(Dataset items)
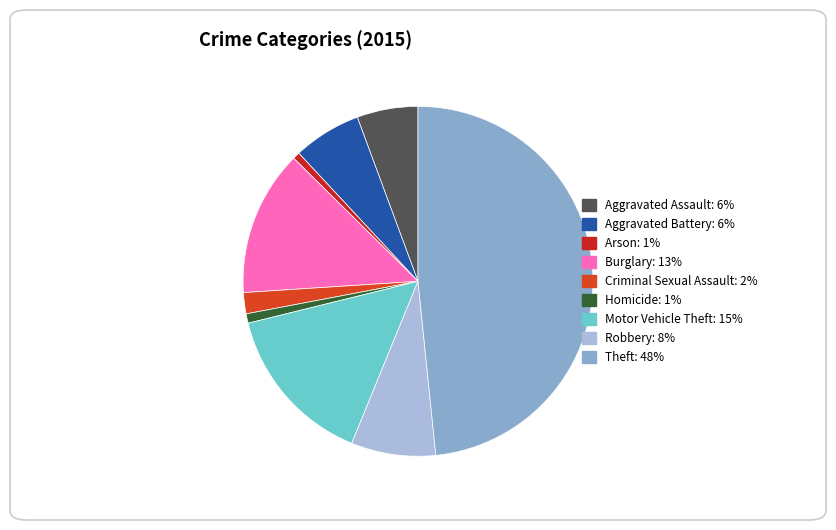

To the nearest percent, what portion does Criminal Sexual Assault represent?

2%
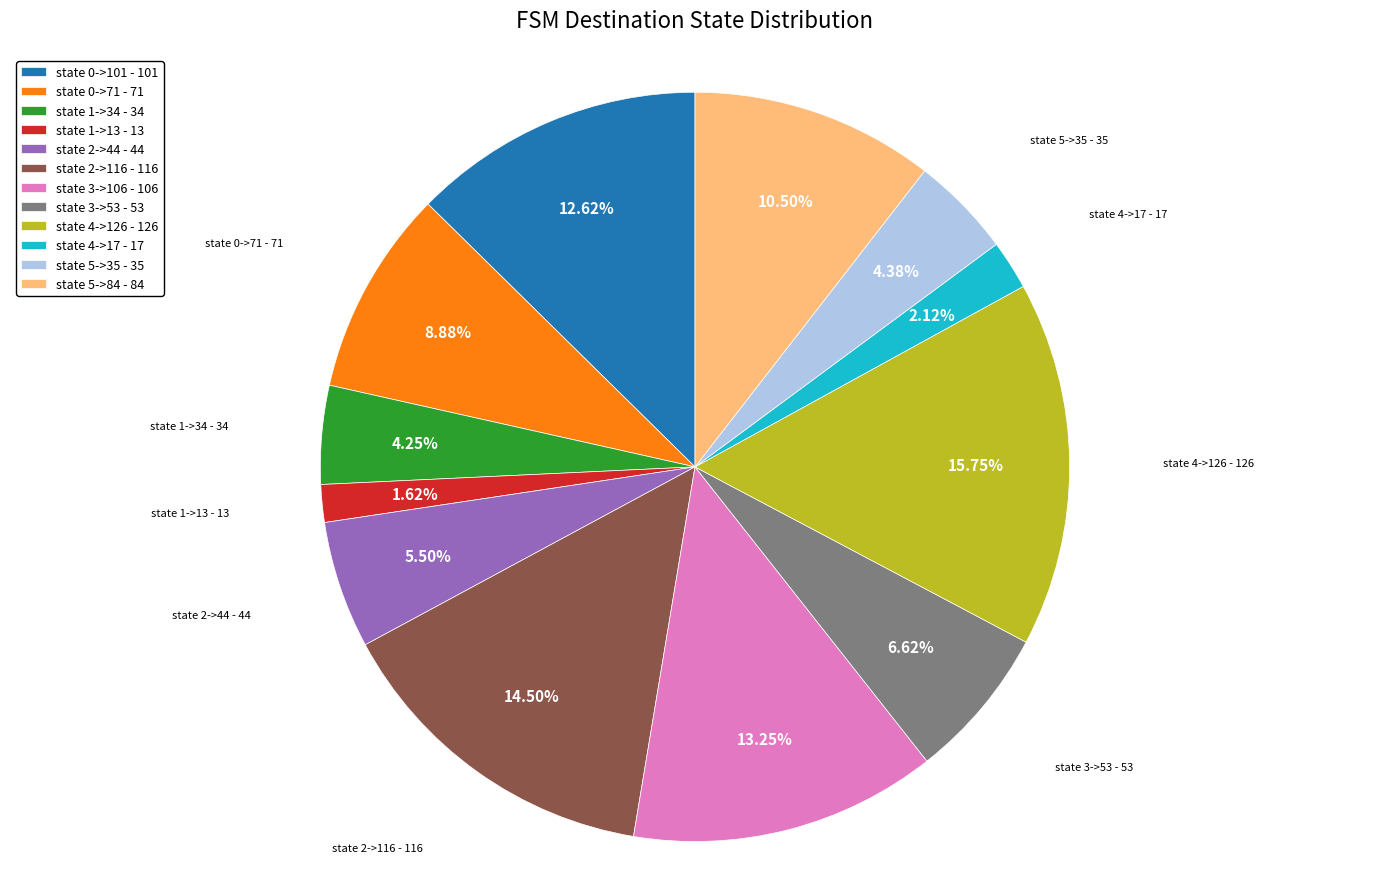

Is the sum of state 3->53 - 53 and state 5->84 - 84 greater than half?

No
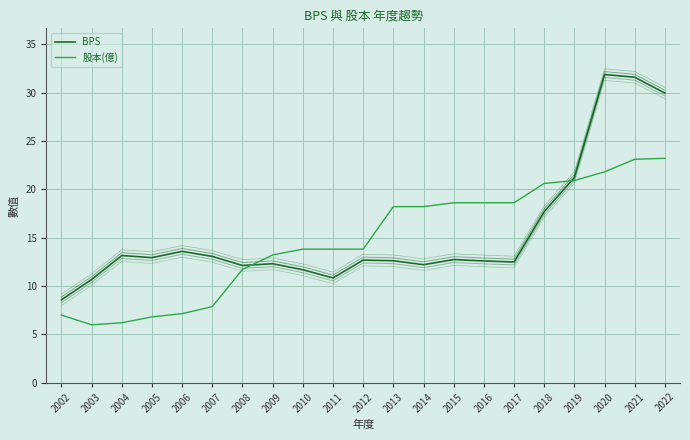

The value of 股本(億) at 2017 is 24.6. True or false?

False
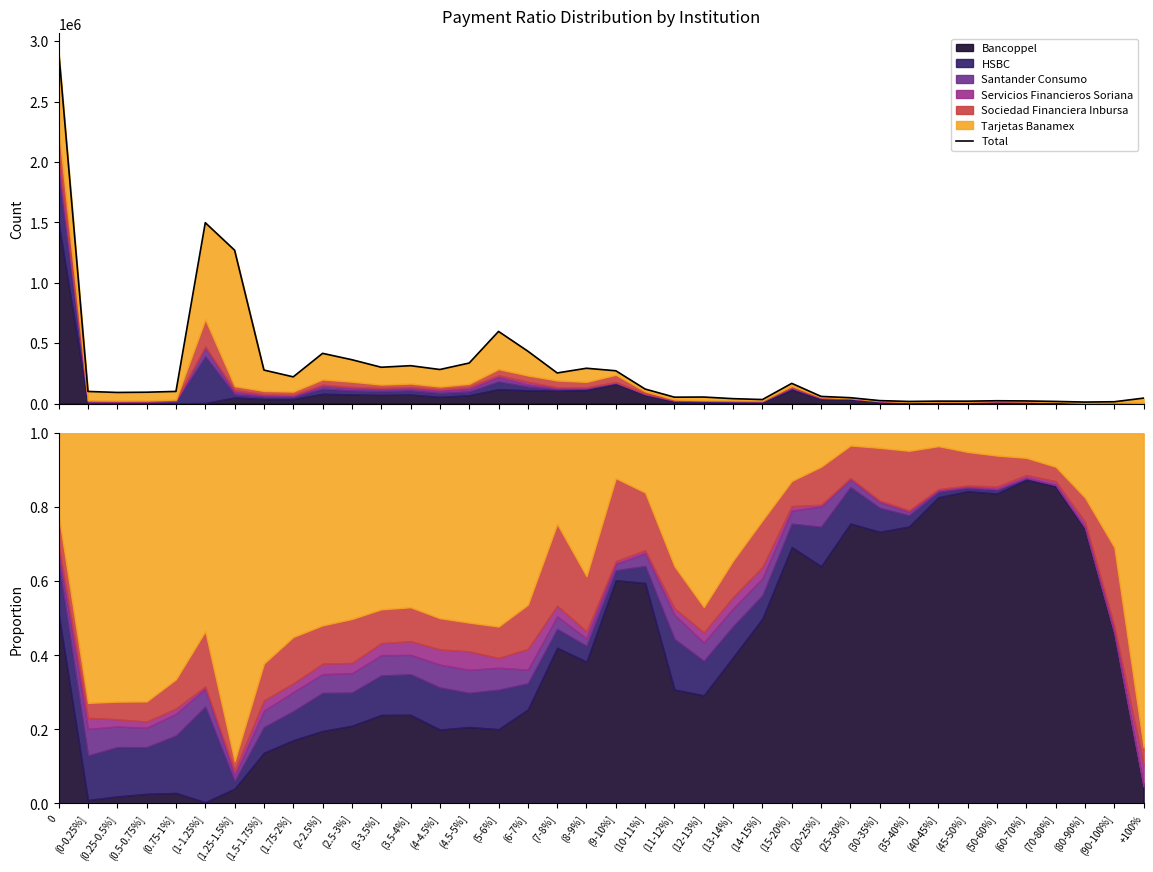

True or false: the data has more than 0 interior local peaks.

True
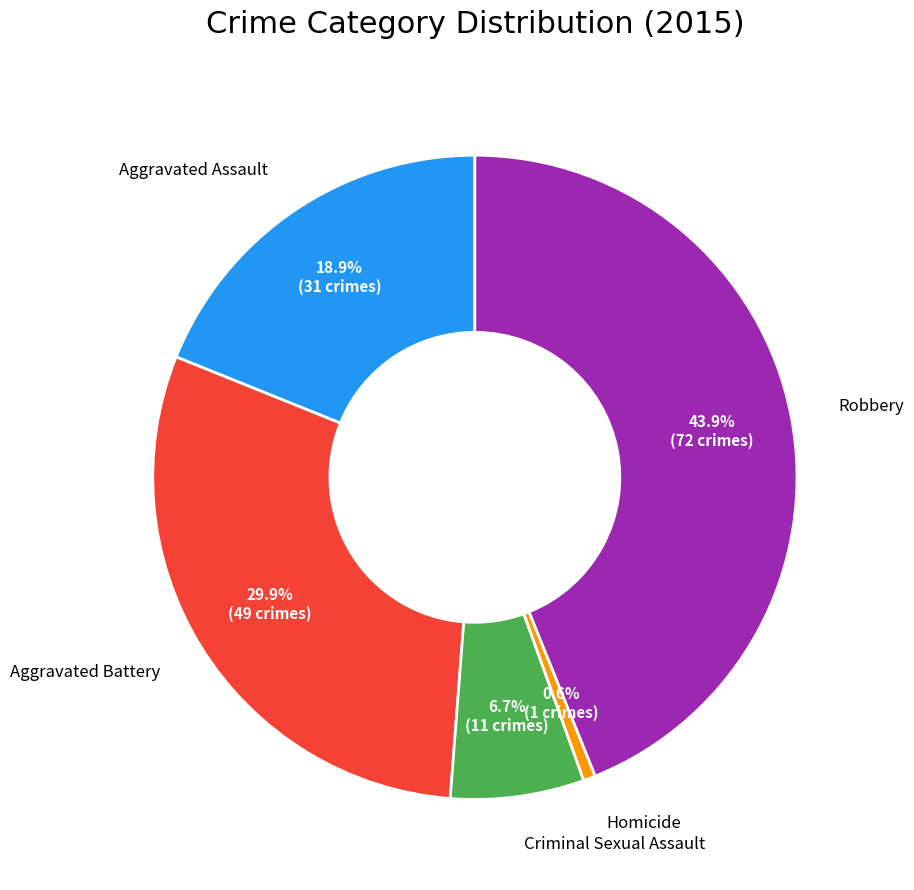

Is there a majority slice in this chart?

No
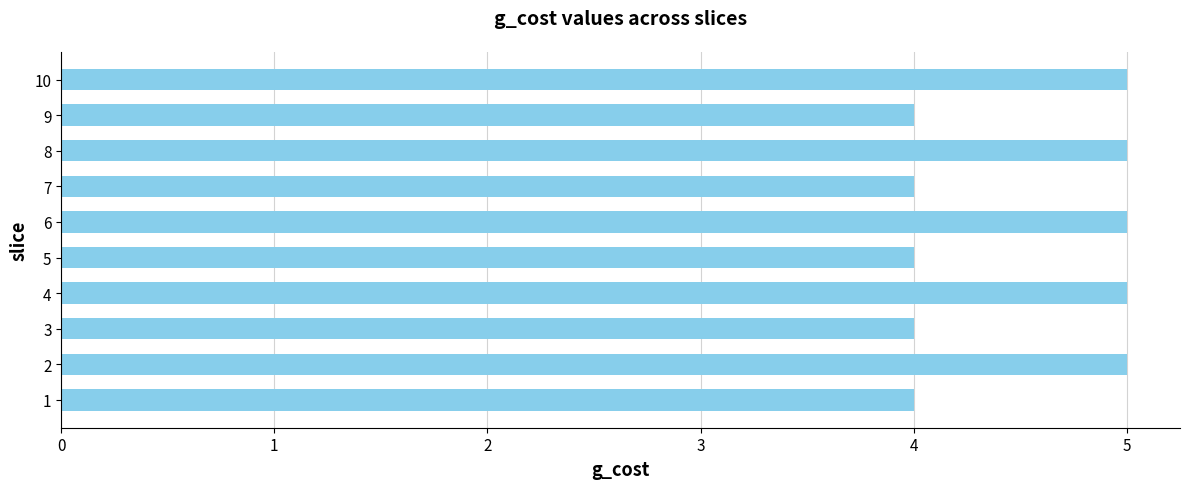

How many values are below 5?

5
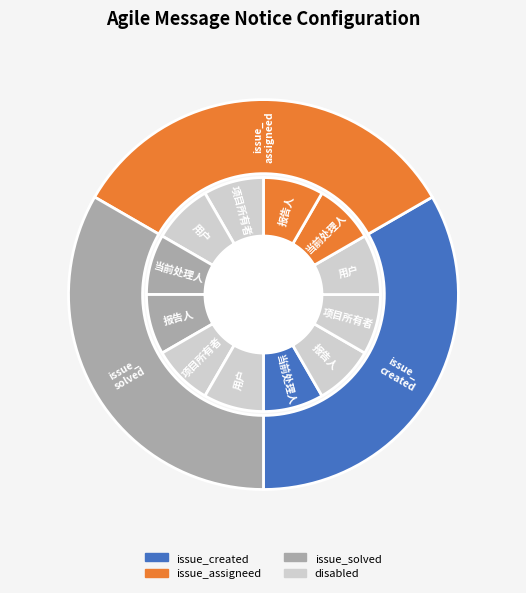

Which category has the biggest portion of the pie?

issue_created/assigneer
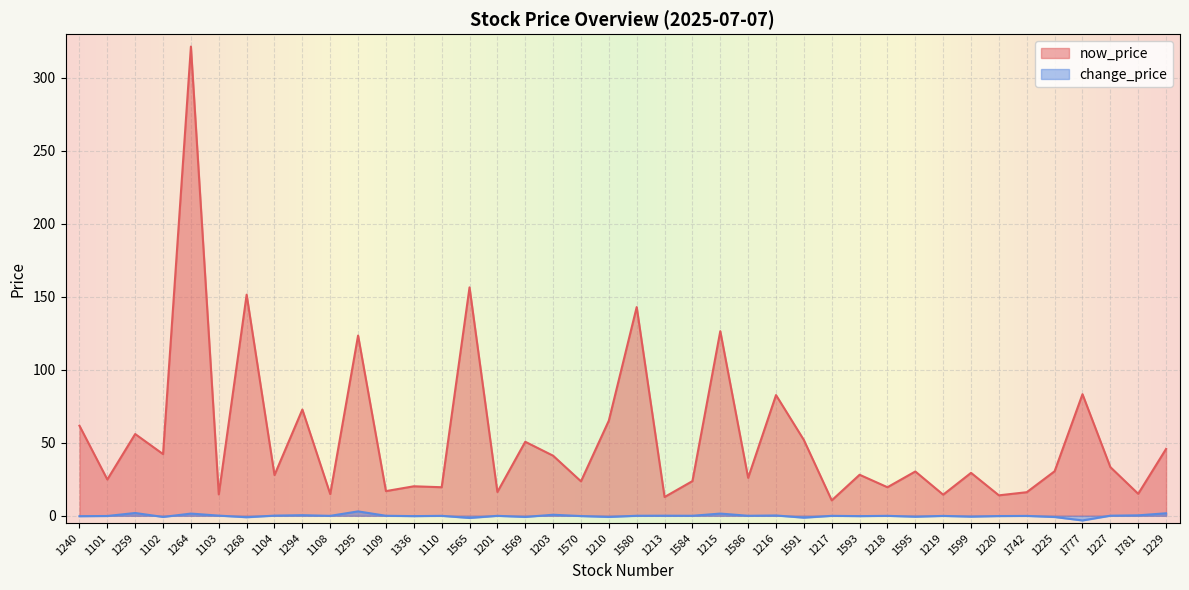

True or false: now_price and change_price intersect in this chart.

False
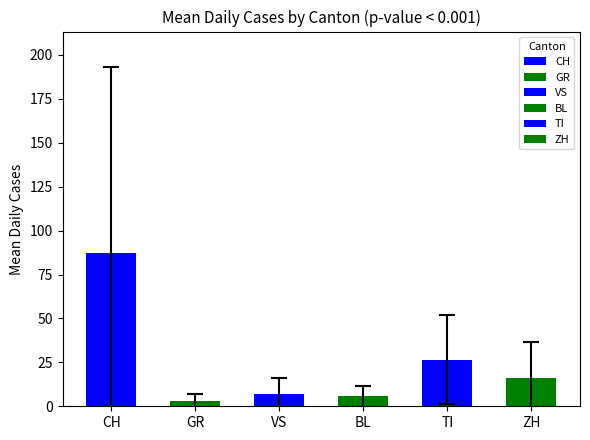

What is the difference between the maximum and minimum values?

84.1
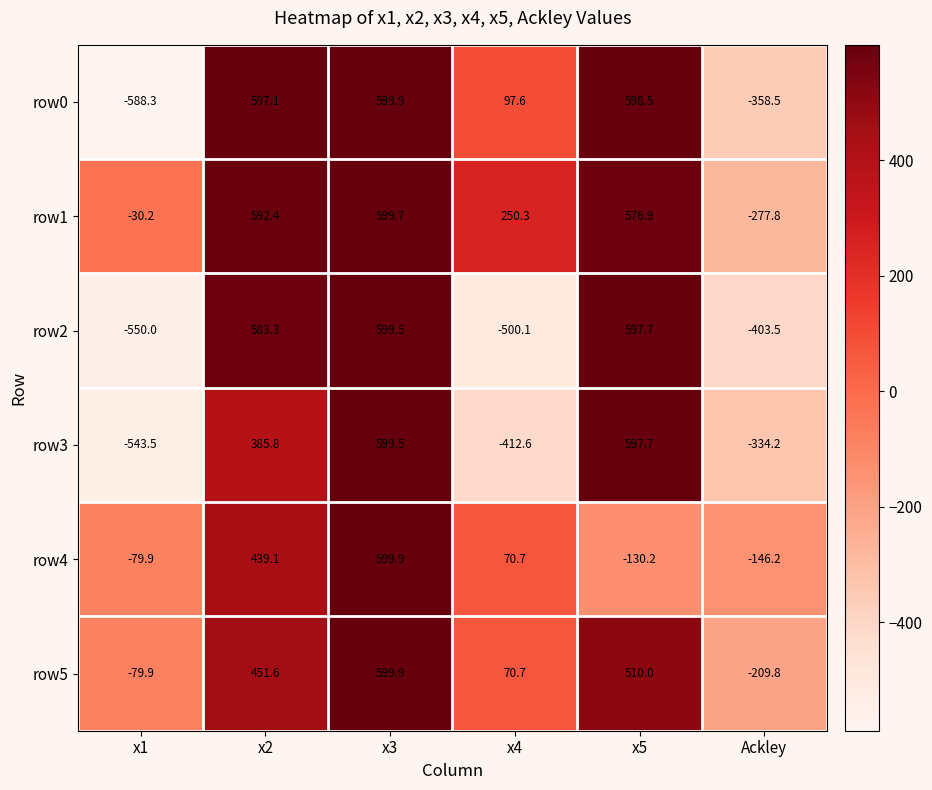

What is the maximum value for row4?

599.9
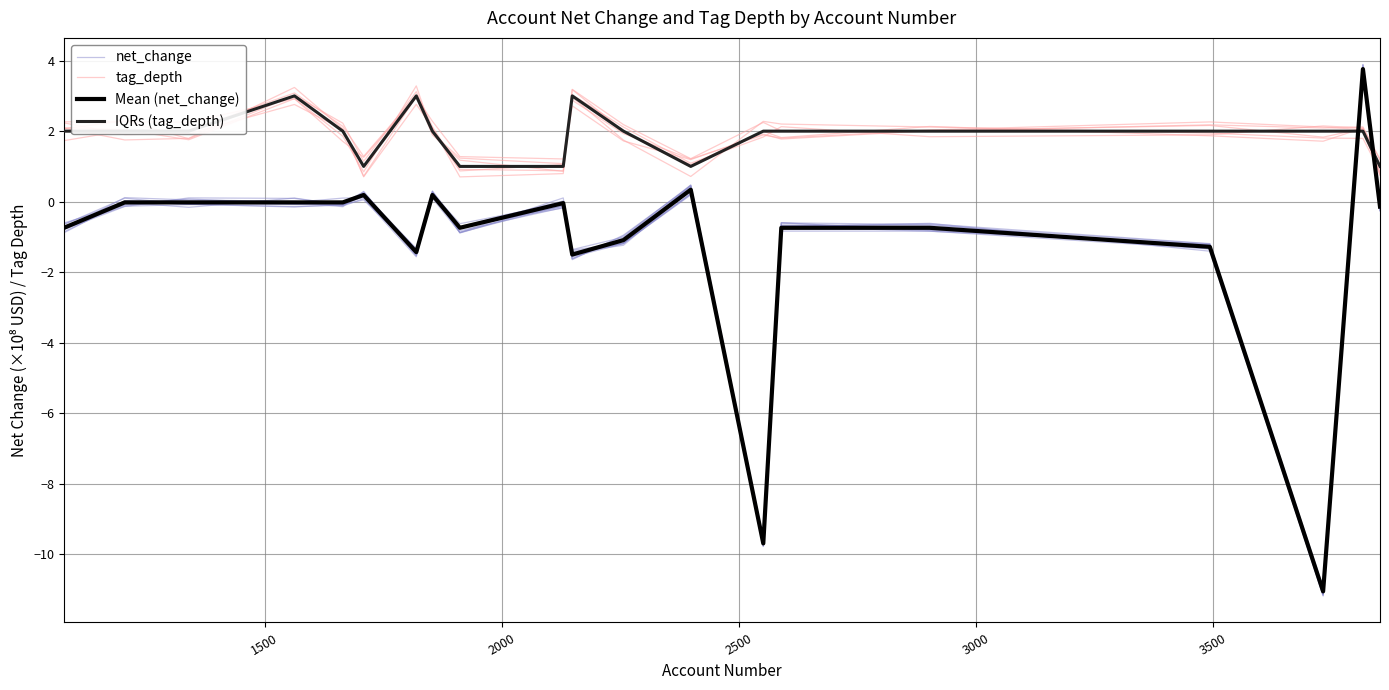

What is the difference between the maximum and second lowest values in the net_change series?

13.5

_What is being asked_. Render all of the items above as a Markdown table with the columns No. and Line, giving each nonblank line its own numbered row and skipping blank lines. Omit the pictures from the table.

_Solution_.
| No. | Line |
|---|---|
| 1 | To the nearest percent, what portion does Criminal Sexual Assault represent? |
| 2 | 2% |
| 3 | Is the sum of state 3->53 - 53 and state 5->84 - 84 greater than half? |
| 4 | No |
| 5 | The value of 股本(億) at 2017 is 24.6. True or false? |
| 6 | False |
| 7 | True or false: the data has more than 0 interior local peaks. |
| 8 | True |
| 9 | Is there a majority slice in this chart? |
| 10 | No |
| 11 | How many values are below 5? |
| 12 | 5 |
| 13 | Which category has the biggest portion of the pie? |
| 14 | issue_created/assigneer |
| 15 | True or false: now_price and change_price intersect in this chart. |
| 16 | False |
| 17 | What is the difference between the maximum and minimum values? |
| 18 | 84.1 |
| 19 | What is the maximum value for row4? |
| 20 | 599.9 |
| 21 | What is the difference between the maximum and second lowest values in the net_change series? |
| 22 | 13.5 |